Breaking Down China’s Updated Medical Device Catalogue, 2023
4 min read

The Medical Device Classification Catalogue was amended by the National Medical Products Administration (NMPA), China on August 15, 2023. These modifications, consisting of fifty-eight (58) changes, encompass the addition of new products, alterations in device descriptions, and shifts in device classifications.

The NMPA’s clinical trial exemption list was expanded to include twenty-one (21) products on July 20, 2023, and then, the update was made. These alterations have the potential to impact the China medical device registration process for new medical devices and may also have repercussions for the medical devices pre-approved/licensed in China.

This blog provides a summary of the most significant modifications made to the China Medical Device Classification Catalogue (NMPA).

 Up-classification of Devices

 The recent update in the risk classification of several medical devices has resulted in their relocation to a higher risk category. Consequently, this change may lead to stricter Regulatory requirements and potentially longer registration times.

Given that these developments have the potential to significantly affect the price and duration of medical device registration in China, it is imperative that medical device manufacturers stay up to date on them. The registration application may be delayed or rejected if the new rules are not followed. Table 1 provides some examples of devices that were up-classified in China’s medical device classification catalogue (NMPA).

Table 1: Devices Up-classified in China’s Medical Device Classification Catalogue (NMPA)

Medical Devices Risk Classified from Class II to Class III
  • Medical devices used to cut, stop bleeding, and close blood vessels, soft tissues, and organs during surgery. They are used with the host of ultrasound soft tissue surgery equipment.
Medical Devices Risk Classified from Class I to Class II
  • Trial model of additive manufacturing bone plate, positioning rod for additive manufacturing orthopaedics, and surgical guide for additive manufacturing orthopaedics.
  • Additive manufacturing of orthopaedic positioning surgical guide, rod, and joint prosthesis.
  • Additive manufacturing of spinal surgical guide.

============

WHAT TO DO ▸
Output the stretch of the text on China's medical device catalogue from "Medical Devices Risk Classified from Class I to" through "and joint prosthesis.", copied word for word. The items that follow are separate material with no connection to the catalogue update text.

THE DATA ▸
============

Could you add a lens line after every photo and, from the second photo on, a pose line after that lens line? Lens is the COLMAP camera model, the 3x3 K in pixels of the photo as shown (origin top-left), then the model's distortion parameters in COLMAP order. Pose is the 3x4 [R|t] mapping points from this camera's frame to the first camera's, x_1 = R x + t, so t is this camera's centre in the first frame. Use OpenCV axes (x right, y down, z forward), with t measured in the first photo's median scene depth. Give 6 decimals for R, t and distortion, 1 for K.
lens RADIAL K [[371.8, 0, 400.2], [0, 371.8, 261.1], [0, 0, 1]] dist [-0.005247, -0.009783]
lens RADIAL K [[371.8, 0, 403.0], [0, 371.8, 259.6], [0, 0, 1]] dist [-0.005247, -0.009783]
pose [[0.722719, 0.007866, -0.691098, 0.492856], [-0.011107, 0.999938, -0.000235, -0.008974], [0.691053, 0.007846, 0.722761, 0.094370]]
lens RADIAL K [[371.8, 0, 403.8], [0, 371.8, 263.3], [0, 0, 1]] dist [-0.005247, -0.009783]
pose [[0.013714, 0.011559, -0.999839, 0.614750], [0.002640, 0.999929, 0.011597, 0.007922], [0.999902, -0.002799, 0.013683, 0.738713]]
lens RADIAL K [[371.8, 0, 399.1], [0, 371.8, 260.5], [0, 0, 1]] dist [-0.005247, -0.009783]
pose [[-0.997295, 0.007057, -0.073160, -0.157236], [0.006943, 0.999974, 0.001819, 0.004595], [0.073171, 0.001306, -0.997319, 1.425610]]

============

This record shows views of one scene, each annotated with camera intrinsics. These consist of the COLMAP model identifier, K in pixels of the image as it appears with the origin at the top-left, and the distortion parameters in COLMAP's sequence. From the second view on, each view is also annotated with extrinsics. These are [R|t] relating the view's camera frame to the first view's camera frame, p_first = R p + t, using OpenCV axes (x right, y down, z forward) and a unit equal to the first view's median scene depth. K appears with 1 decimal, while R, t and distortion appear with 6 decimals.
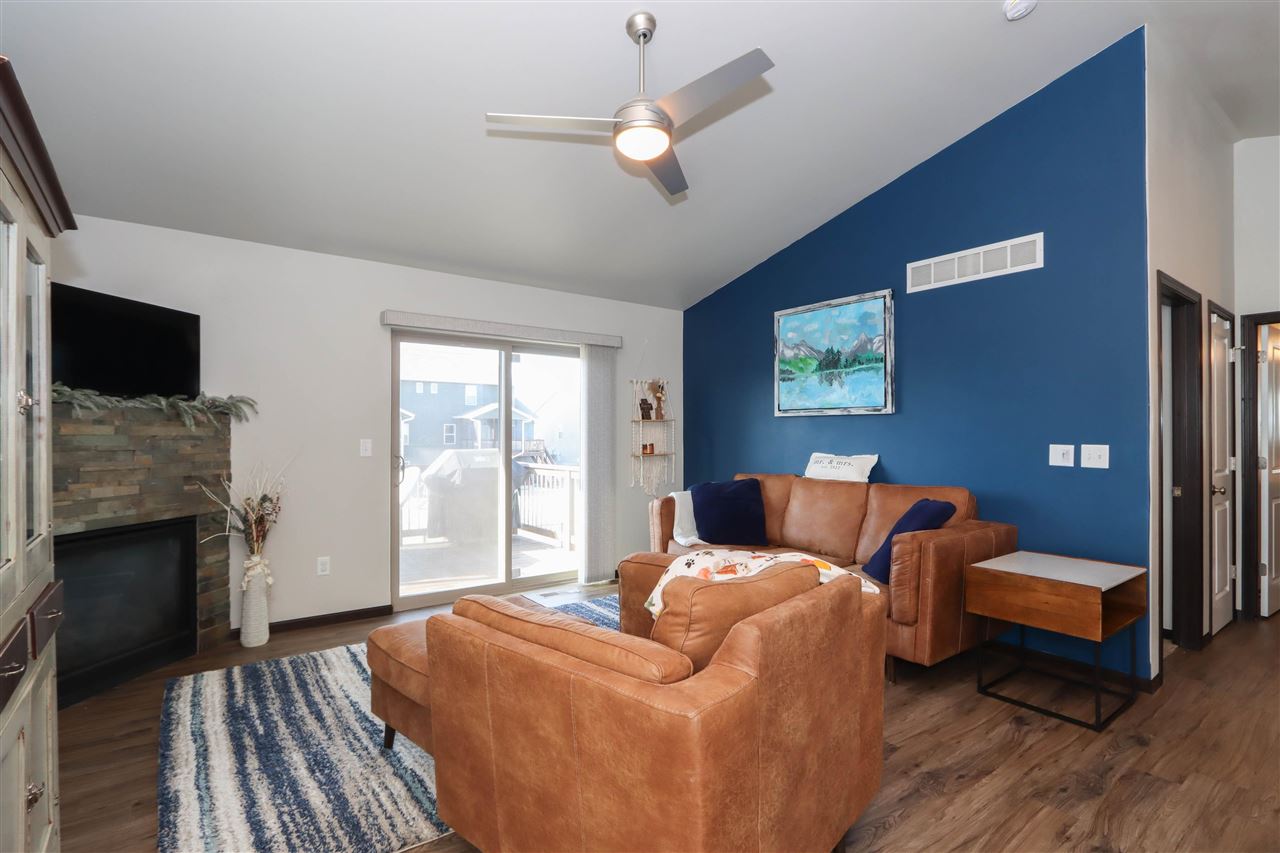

============

RESULT FOR THIS TASK ▸
Medical Devices Risk Classified from Class I to Class II
  • Trial model of additive manufacturing bone plate, positioning rod for additive manufacturing orthopaedics, and surgical guide for additive manufacturing orthopaedics.
  • Additive manufacturing of orthopaedic positioning surgical guide, rod, and joint prosthesis.